++++ Passage ++++
Reflexology for Anxiety

Reflexology for Anxiety

Reflexology for Anxiety – Anxiety is all too common nowadays and a wide variety of treatment methods exist, some of which rely upon conventional medicine, while others take a more holistic route. 

Anxiety might appear in the following ways:

  • Lingering feels of panic, fear, worry
  • Restlessness
  • Consistent difficulty concentrating
  • Sleep disturbances
  • Notable fatigue
  • Abnormal (newly occurring) irritability or moodiness

When anxiety makes an impact on your daily life, relationships, or other areas of health, you might be seeking a change. If you are already receiving treatment in a conventional manner, or wish to explore other complementary methods, reflexology can offer a simple practice with healing offered to your physical, emotional, and mental layers of self.

Reflexology, a complementary therapy similar to a foot massage, offers immense healing benefits for a wide variety of symptoms, illnesses, and ailments. Anxiety seems to benefit immensely from the method as it takes emotional and mental wellbeing into consideration, as well. 

Rather than remaining a merely physical practice, similar to the methods of general massage or a ‘full-body massage’ from a spa, reflexology relies upon Chinese medicine to account for emotional and energetic shifts.

A reflexologist takes a client’s entire wellbeing and present state into consideration prior to treating them. Once they know how a client has been sleeping, eating, thinking, and physically feeling, they will consider the meridian lines, the reflex points on the feet, hands, and ears, and the corresponding organs and areas of the body. 

From there, they will use their hands to apply gentle pressure, some pulling, or tracing on specific areas of the feet, hands, or ears to elicit a response from the corresponding area.


The Main Points

In order to treat anxiety, a reflexologist might consider the following pressure points:

The inner frontier gate point

Located on: Your wrist, about two to three finger-widths below the base of your palm.

Benefits might include relief of anxiety, lessening of nausea, lessening of painful sensations

The union valley point

Located on: Your hand, in the space between your thumb and index finger where skin is rather thin.

Benefits might include reduction of stress, soothing of headaches, lessening of neck pain

This point might induce labor, so actively avoid if you are pregnant.

The great surge point

Located on: Your foot, about two to three finger-widths below the space between your big toe and your second toe, in the hollow space above the bone.

Benefits might include: Reduction of anxiety, lessening of stress, lessening of painful sensations, balancing insomnia, easing menstrual cramps.

The hall of impression point

Located on: Your face, in the space between your eyebrows.

Benefits might include: Lessening of anxiety and stress.

The heavenly gate point

Located on: Your ear, in the upper shell, at the very tip of the hollow before the cartilage.
++++
Activity: Summarize the reflexology text above in two sentences.
++++ Listed entries ++++
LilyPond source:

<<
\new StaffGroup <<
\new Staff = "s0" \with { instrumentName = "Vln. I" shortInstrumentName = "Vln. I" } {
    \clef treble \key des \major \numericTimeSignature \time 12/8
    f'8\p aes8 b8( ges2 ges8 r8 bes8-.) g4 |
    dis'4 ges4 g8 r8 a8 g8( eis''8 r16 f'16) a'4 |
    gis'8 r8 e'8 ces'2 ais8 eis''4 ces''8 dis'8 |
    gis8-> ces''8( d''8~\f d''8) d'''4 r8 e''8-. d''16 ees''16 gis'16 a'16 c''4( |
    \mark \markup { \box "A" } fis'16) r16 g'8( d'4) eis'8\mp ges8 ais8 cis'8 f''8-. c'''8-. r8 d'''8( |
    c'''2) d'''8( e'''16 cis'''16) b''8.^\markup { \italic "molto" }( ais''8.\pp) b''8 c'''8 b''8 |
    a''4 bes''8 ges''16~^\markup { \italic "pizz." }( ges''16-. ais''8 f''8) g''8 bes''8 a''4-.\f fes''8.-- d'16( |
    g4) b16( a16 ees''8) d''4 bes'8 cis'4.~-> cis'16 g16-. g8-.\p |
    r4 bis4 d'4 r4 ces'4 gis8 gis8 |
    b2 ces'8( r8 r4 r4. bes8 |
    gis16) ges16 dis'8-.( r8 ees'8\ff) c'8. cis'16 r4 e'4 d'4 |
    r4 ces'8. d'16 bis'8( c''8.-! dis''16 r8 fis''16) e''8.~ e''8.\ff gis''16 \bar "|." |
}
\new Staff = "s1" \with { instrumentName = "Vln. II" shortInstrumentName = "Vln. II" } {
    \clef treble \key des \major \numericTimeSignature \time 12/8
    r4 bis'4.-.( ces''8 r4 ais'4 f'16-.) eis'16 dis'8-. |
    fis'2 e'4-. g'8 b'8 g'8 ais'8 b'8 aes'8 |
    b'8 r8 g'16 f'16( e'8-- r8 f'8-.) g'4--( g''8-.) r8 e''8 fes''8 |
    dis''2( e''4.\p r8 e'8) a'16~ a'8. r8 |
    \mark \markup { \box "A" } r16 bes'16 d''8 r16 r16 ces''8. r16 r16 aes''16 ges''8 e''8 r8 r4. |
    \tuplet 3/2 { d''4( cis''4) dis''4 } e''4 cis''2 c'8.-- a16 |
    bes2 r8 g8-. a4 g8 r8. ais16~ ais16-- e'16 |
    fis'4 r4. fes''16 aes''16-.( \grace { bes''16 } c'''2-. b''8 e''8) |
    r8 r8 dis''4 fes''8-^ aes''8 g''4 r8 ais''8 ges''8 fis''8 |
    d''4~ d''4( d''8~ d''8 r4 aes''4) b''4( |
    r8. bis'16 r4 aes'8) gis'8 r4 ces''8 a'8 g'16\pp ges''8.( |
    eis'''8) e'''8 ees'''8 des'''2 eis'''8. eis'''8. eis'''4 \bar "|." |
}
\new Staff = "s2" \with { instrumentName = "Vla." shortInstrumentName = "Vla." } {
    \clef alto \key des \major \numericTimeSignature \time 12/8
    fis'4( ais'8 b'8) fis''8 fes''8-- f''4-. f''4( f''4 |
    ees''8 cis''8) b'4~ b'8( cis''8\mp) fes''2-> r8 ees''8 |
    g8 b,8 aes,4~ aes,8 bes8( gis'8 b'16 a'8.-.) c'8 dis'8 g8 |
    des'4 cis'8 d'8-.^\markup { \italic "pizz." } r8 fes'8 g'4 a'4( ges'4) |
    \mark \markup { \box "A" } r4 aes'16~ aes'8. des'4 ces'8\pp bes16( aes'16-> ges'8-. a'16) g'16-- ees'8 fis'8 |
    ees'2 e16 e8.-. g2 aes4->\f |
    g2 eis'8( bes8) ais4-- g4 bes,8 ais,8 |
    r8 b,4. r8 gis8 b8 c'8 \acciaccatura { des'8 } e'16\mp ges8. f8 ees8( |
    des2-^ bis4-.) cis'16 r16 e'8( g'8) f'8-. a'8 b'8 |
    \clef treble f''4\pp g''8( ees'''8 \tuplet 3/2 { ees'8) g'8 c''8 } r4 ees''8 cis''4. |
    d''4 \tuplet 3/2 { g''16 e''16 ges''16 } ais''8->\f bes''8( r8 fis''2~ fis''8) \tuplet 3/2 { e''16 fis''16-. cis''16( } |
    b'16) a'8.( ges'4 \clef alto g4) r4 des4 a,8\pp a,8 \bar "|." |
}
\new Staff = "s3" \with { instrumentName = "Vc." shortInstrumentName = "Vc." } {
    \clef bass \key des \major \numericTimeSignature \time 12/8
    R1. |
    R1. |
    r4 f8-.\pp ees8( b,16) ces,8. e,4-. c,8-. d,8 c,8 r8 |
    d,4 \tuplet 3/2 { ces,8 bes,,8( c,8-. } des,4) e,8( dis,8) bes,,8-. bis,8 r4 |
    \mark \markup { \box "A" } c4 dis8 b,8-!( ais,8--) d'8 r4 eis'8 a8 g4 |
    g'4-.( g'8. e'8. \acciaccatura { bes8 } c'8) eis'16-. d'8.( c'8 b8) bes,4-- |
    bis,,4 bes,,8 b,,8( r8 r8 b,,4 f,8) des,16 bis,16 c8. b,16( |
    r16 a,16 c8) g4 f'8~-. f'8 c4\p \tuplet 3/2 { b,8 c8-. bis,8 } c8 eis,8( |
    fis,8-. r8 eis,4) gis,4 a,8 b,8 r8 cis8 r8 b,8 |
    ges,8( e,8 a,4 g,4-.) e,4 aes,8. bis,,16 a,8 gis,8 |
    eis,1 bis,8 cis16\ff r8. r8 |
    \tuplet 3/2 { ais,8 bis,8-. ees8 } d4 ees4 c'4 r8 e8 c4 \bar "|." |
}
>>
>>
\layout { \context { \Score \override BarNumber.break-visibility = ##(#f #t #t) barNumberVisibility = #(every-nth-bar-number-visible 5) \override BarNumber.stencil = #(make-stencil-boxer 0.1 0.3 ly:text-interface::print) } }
++++
Finished task: Reflexology, a complementary therapy similar to a foot massage, seems to benefit anxiety because it draws on Chinese medicine and takes emotional and mental wellbeing into account, not only physical symptoms. After considering a client's overall state, a reflexologist applies gentle pressure, pulling, or tracing to specific areas of the feet, hands, or ears, and for anxiety might work on points such as the inner frontier gate, union valley, great surge, and hall of impression.